The research objectives are:
- To compare the effects of midodrine and droxidopa on stroke volume during head-up tilt.
- To determine whether midodrine or droxidopa combined with abdominal compression has an additive pressor effect during head-up tilt.
This is a randomized, double-blind, 2-arm parallel group (midodrine vs. droxidopa) interventional study. About 34 participants will be screened for the study. We estimate that 30 patients (15 in the midodrine group and 15 in the droxidopa group) will be eligible to participate in all of the study days. Participants ages 40 – 80 years of age with possible or probable Multiple System Atrophy, Pure Autonomic Failure or Parkinson disease with mild to moderate orthostatic hypotension may be able to participate. This study will be conducted at Vanderbilt University. This study consists of 2 parts: two screening days, and two testing days. There will be a rest day between the two testing days. The study will take 5 days total.
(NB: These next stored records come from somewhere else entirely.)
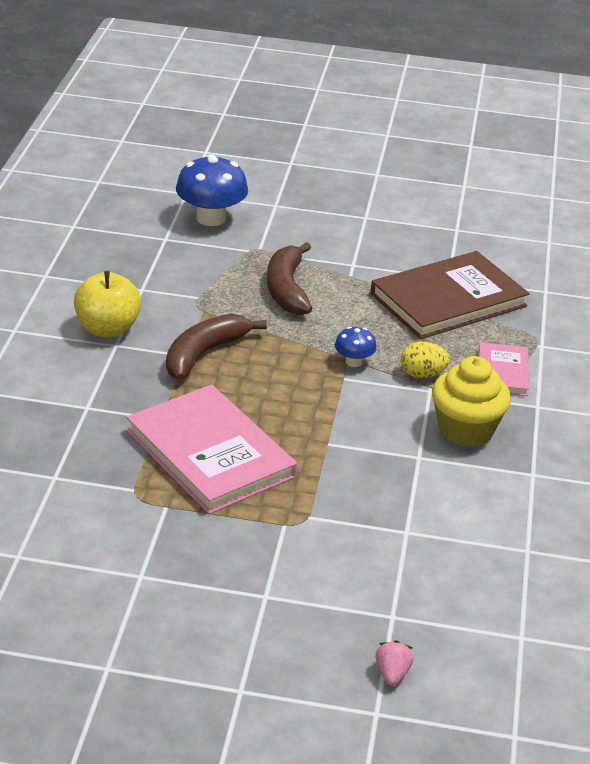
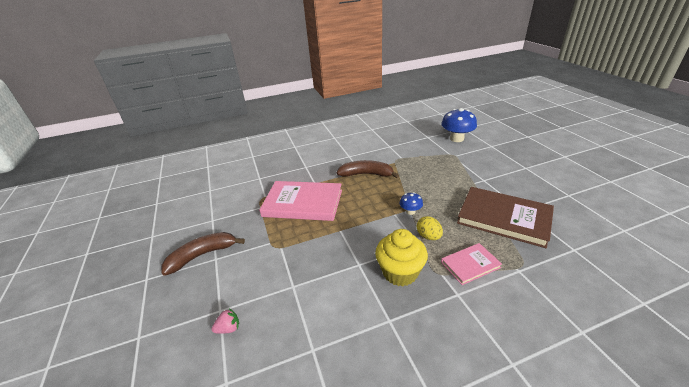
camera: 65 degrees right, 0 degrees up
yellow apple [74,271,141,337] -> none
pink book [126,385,297,514] -> pink book turned 75 degrees clockwise [259,181,342,221]
brown banana [267,242,313,315] -> brown banana moved to [161,232,245,276]
pink strawberry [375,640,414,686] -> pink strawberry moved to [211,308,239,334]

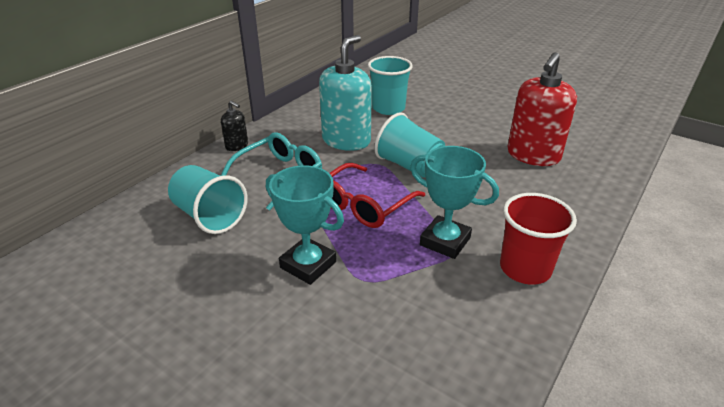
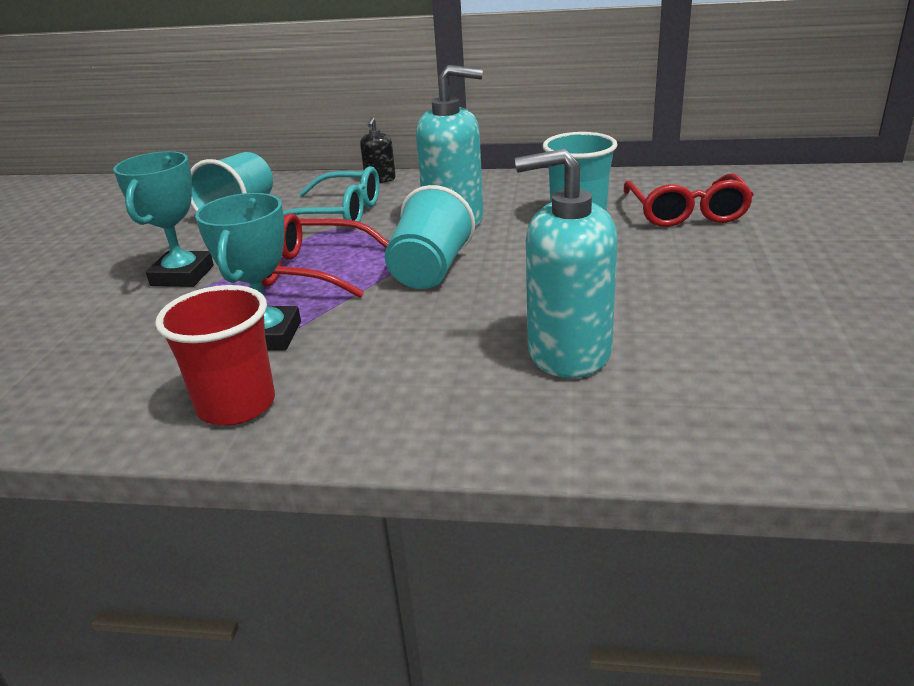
camera: 65 degrees right, 5 degrees down
red soap dispenser [507,52,577,166] -> turquoise soap dispenser [515,149,617,378]
none -> red glasses [624,173,754,227]

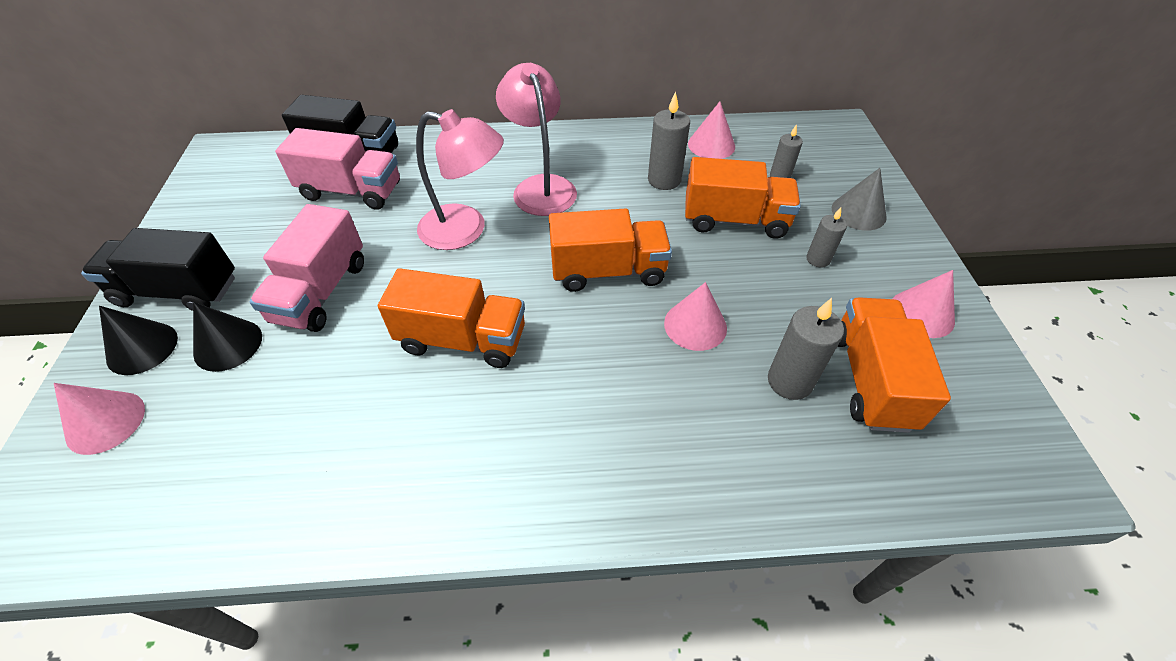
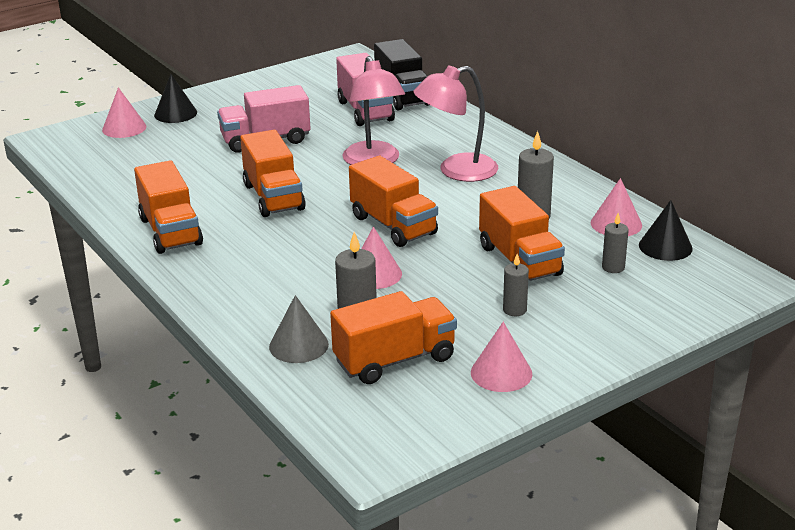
camera: 60 degrees right, 20 degrees down
black truck [81,228,235,311] -> none
black cone [193,302,262,372] -> black cone moved to [639,200,693,261]
pink lamp [496,63,577,216] -> pink lamp turned 150 degrees counterclockwise [413,65,498,182]
grey cone [832,168,887,231] -> grey cone moved to [269,295,329,363]
none -> orange truck [134,160,203,254]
During the screening days, you may be asked to:
- Answer questions and complete questionnaires about your health, medical history and family health history. We may look at your medical records so that we can collect information about your medical history.
- Have a Medical Exam
- Have your blood taken (about 3 tablespoons)
- Provide a urine sample
- Have an electrocardiogram (test that measures the electrical activity of your heart)
- Participate in a tilt table test (a motorized table with a footboard that moves you to an upright position without you having to use your muscles to stand)
During the testing days, you will be given the active medication on one day and the placebo on the other. On each study day, there will be 2 tilt table tests that will be 3 hours apart. You will also have an electrocardiogram. A standard blood pressure cuff may be placed around your abdomen to measure your blood pressure.
To be eligible to participate, you must:
- Be 40-80 years old.
- Have possible or probable Multiple System Atrophy, Pure Autonomic Failure or Parkinson’s disease.
- Have neurogenic orthostatic hypotension.
- Able and willing to provide informed consent.
You are not eligible to participate if:
- Have supine hypertension.
- Are pregnant.
- Have a systemic illnesses known to produce autonomic neuropathy, including but not limited to diabetes mellitus, amyloidosis, monoclonal gammopathies, and autoimmune neuropathies.
- Have a history of known aortic aneurysms, thoracic, abdominal or pelvic surgery in the past 6 months.
- Have symptomatic abdominal or inguinal hernias.
- Have severe gastroesophageal reflux.
- Have had recent fractures or fissures of ribs, thoracic or lumbar spine.